We see that the Alasken Snoked Porter was the best individual drink by brewery and city; winning 11 awards. Let’s see how it performed over the years.

beer_awards_fct %>%
  filter(beer_name == "Alaskan Smoked Porter") %>%
  ggplot(aes(x=year,y=medal,group=1))+
  geom_line(lty=3)+
  geom_point(aes(col=medal),size=6,show.legend = FALSE)+
  theme_classic()+
   scale_color_manual(values=medal_colors)+
  labs(title="The Comeback of Alaskan Smoked Porter",subtitle="In the Catergory of Smoke-Flavored Beer",x="Year",y=NULL)

We see that Alaskan Smoked Porter was very popular during the early to mid 90s, but became less popular over time. It saw a resurgence in popularity in 2005 where it won gold.

  top_beers = beer_awards_fct %>%
  count(beer_name,brewery,city,state)%>%
  slice_max(order_by = n, n=15) %>%
  mutate(beer_name = fct_reorder(beer_name,-n))%>%
  select(beer_name,city)
  
  top_beers %>%
  inner_join(y=beer_awards_fct,by=c("beer_name","city"))%>%
  ggplot(aes(x=year,y=medal,group=1))+
  geom_line(lty=3)+
  geom_point(aes(col=medal),size=3,show.legend = FALSE)+
  facet_wrap(~beer_name)+
  theme_bw()+
   scale_color_manual(values=medal_colors)+
  labs(title="Top Award Winning Beers",subtitle="Performance over Time For Beers Made By Unique Breweries In Cities",x="Year",y=NULL)

And finally, we see can see how the top awarding winning beers performed over time. We see that that Samuel Adams Double Bock performed very well and was the second best beer crafted by an individual brewery, it won the most amount of gold medals. We can also see that Belgian Red had all but one if it’s medals as gold, showing a very high performance in the rankings.

Task list =>
1. For each statement below, decide whether the passage on beer award winners supports it. Answer yes or no and quote the words of the passage that decide it. (a) Alaskan Smoked Porter won 11 awards. (b) Alaskan Smoked Porter grew steadily more popular from the early 90s onward. (c) In 2005, Alaskan Smoked Porter won gold.
2. Write out the part of the passage on beer award winners that starts at "We see that Alaskan" and ends at "it won gold.".

Given data =>
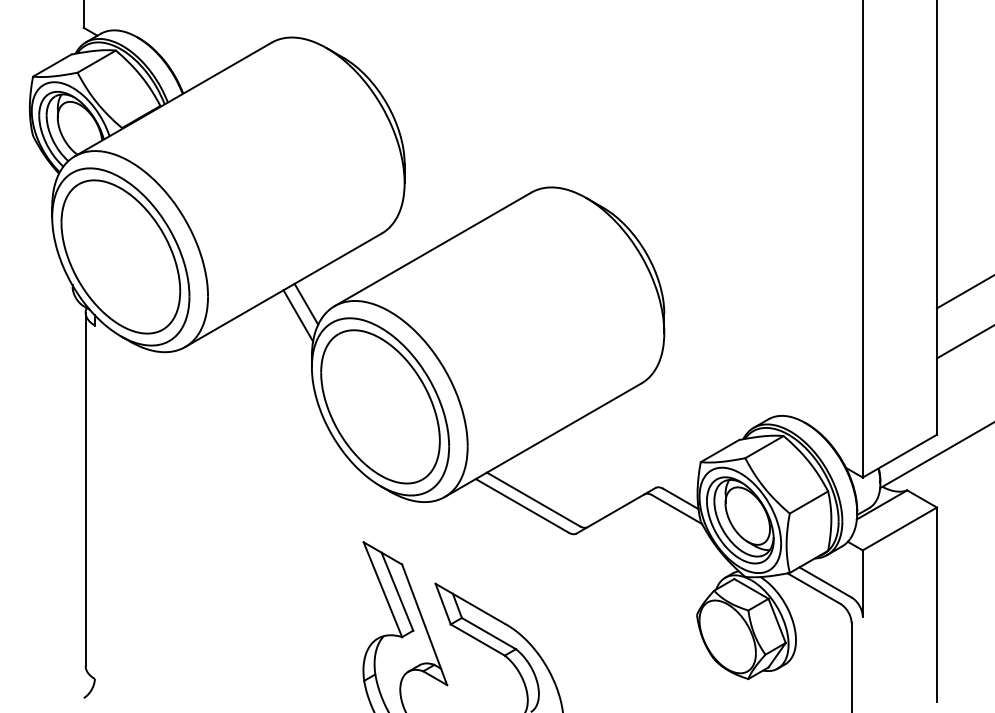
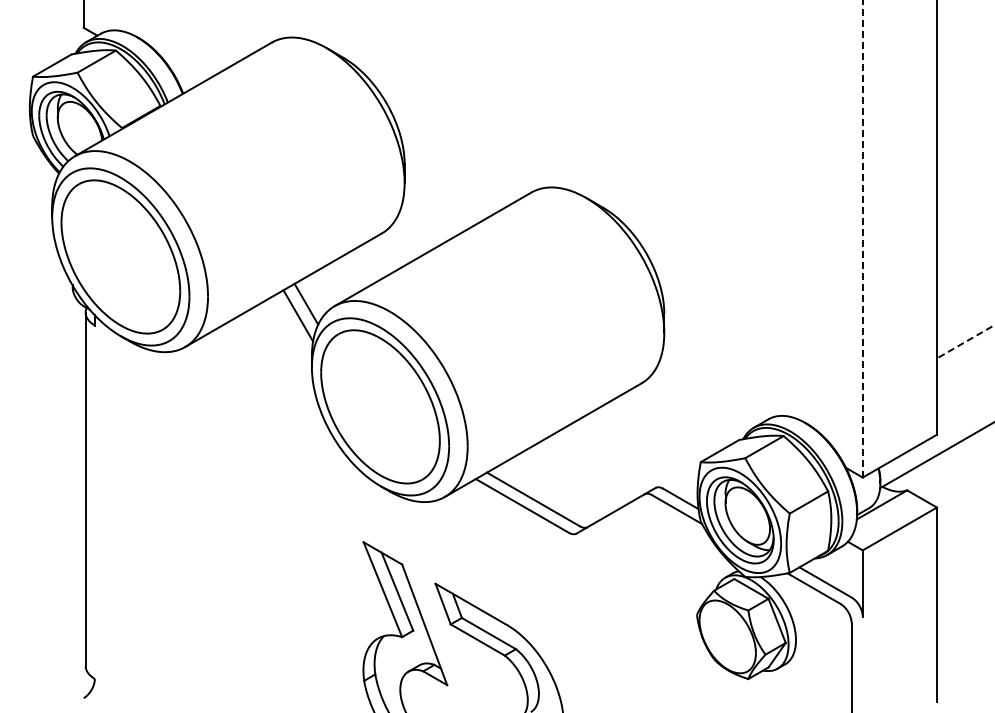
line at (862, 238): solid -> dashed
line at (963, 292): present -> none
line at (965, 341): solid -> dashed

Task-by-task solutions =>
1.
(a) Yes: "winning 11 awards"
(b) No: "very popular during the early to mid 90s, but became less popular over time"
(c) Yes: "It saw a resurgence in popularity in 2005 where it won gold."

2.
We see that Alaskan Smoked Porter was very popular during the early to mid 90s, but became less popular over time. It saw a resurgence in popularity in 2005 where it won gold.